# AIM OF THE EXERCISE
Nothing but the lines from the one holding "right eye: (281, 313)" to the final line of the listing below, both included, should be repeated, and each must match exactly. Omit pictures.

# SOURCE DATA
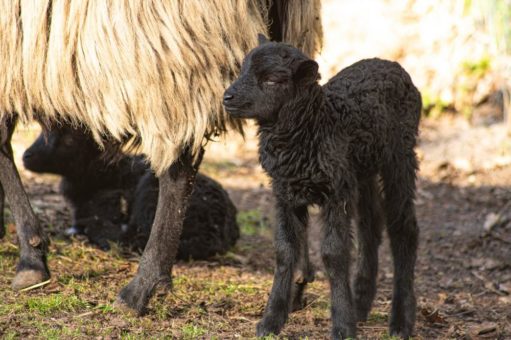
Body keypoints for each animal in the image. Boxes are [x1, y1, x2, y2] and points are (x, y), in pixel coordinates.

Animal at [223, 35, 420, 340]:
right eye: (242, 69)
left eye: (273, 80)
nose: (227, 97)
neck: (315, 127)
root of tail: (391, 64)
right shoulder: (284, 192)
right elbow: (284, 250)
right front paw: (270, 321)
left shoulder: (335, 193)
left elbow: (333, 253)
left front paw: (342, 327)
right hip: (360, 170)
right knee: (370, 227)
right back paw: (360, 305)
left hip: (400, 156)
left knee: (404, 228)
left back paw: (400, 323)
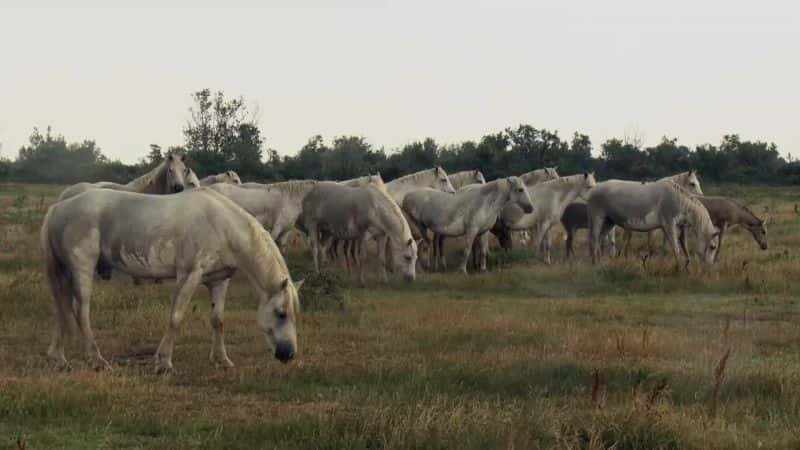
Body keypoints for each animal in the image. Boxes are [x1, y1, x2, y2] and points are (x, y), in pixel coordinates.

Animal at [41, 187, 304, 372]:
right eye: (281, 313)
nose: (289, 354)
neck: (222, 226)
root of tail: (58, 208)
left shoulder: (219, 281)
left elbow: (217, 320)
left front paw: (221, 360)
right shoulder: (189, 276)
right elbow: (176, 318)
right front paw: (164, 362)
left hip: (65, 272)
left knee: (62, 308)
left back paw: (59, 359)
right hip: (82, 268)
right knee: (81, 310)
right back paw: (96, 360)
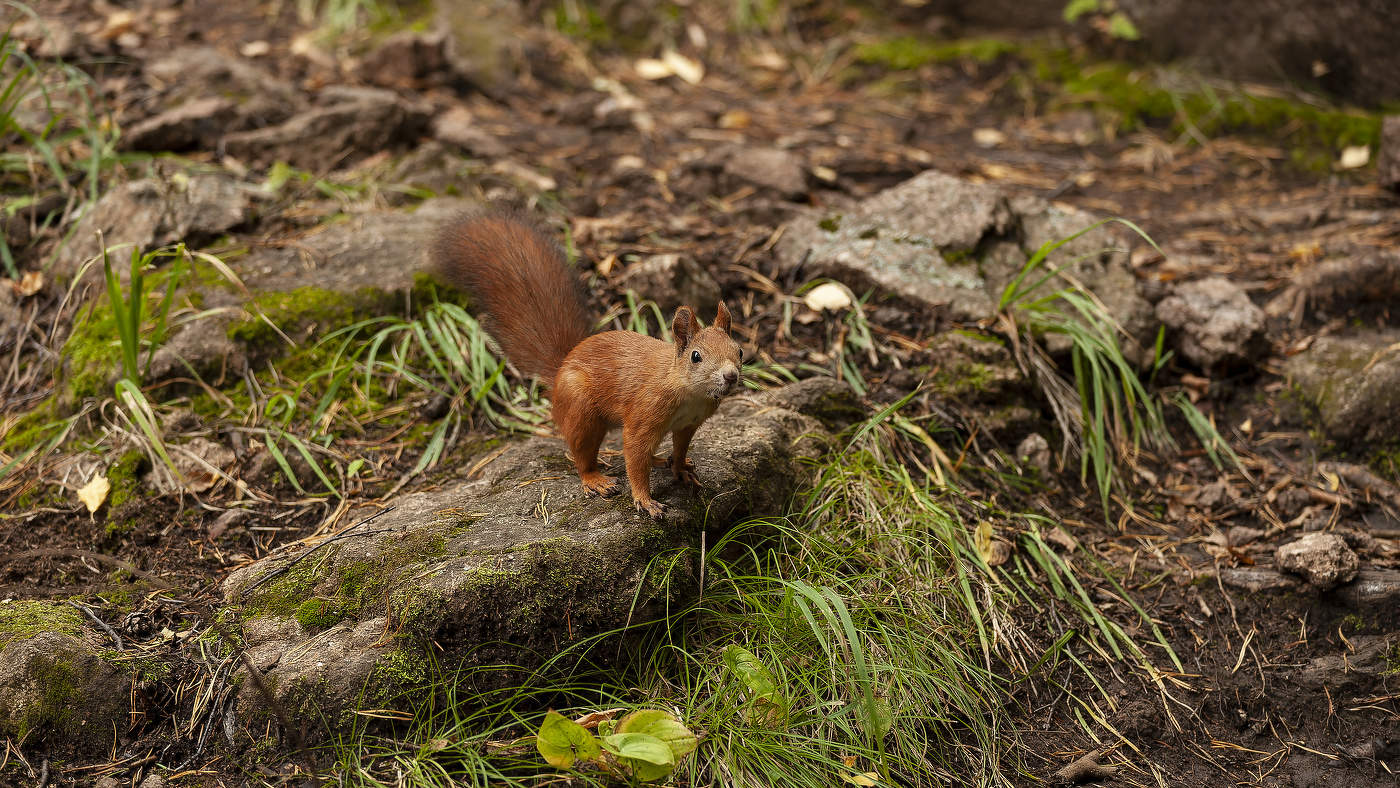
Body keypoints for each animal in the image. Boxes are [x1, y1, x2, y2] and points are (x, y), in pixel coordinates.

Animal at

# EXERCISE SOLUTION
right eye: (281, 313)
nose: (289, 354)
neck: (222, 226)
root of tail: (58, 208)
left shoulder: (219, 281)
left elbow: (217, 320)
left front paw: (221, 360)
right shoulder: (189, 276)
right elbow: (176, 318)
right front paw: (164, 362)
left hip: (65, 272)
left knee: (62, 308)
left back paw: (59, 359)
right hip: (82, 268)
right knee: (81, 310)
right back paw: (96, 360)
Body keypoints for each animal in the image. Boxes are [x1, y1, x2, y2] and points are (x, y), in pixel coordinates.

Animal at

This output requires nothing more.